I feel like there's some world-oriented ego at play, like you want to demonstrate you are a Grown Up Religion With The Others, and so you need a charitable organisation and you need buildings and a council and a summer camp for the kids...without considering if this too is one of the many places our movement can and should diverge from Christianity. Do we really need these things? "a Pagan-majority school board, a Pagan police precinct, a Pagan branch librarian, a Pagan shopping strip, maybe even someday a Pagan on the zoning board.". Icky.
These plans are made by people who can see buildings more easily than people - because community can be made anywhere and anyhow, it's just about who turns up and the bonds between you. When you consider a Pagan Meeting House as a fantasy to be aspired to - independent of your actual community situation, as if the building comes first and then it will be filled, rather than the building flowing naturally from community - it's an antisocial dreaming, as if your emotional attachment to an impersonal set of stones can stand in for a warmth you wish to feel, & imagine you can displace onto a property title; you have the relationship with the infrastructure object as a substitute for the people, who will fall into your lap without effort.

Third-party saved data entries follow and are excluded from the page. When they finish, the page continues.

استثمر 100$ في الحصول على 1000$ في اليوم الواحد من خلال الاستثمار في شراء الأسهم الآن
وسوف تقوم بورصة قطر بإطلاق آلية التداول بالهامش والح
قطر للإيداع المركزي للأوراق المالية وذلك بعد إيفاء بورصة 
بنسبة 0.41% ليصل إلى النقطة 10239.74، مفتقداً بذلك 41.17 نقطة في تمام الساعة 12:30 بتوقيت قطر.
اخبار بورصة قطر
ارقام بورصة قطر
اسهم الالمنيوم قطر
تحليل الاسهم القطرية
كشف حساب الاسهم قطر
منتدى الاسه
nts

I think it gets us further to ask ourselves: what needs (personal, interpersonal, spiritual, emotional, practical) are we trying to fill here, and is owning infrastructure the right way to meet it?
Best of the comments:
Why do Pagan infrastructure plans fail? From what I have seen, they fail because they are usually not organically grown from any real need that the local Pagan community buys into. They don’t fail from too much concern about consensus. They fail because they invariably do not have any solid business plan or sustainable funding mechanism and no real constituency. They were typically launched by a tiny core group – about 2-5, who overextended themselves financially and personally on the theory that if you build it, they will come. It has never worked. There is wisdom in not trying to pander to people with no commitment to a project, but if your new intentional community wants or needs more than you and your four friends to remain viable, you better learn to care about other’s feelings. Nobody is going to come and invest money and labor in your commune if they don’t get a real voice in how its run.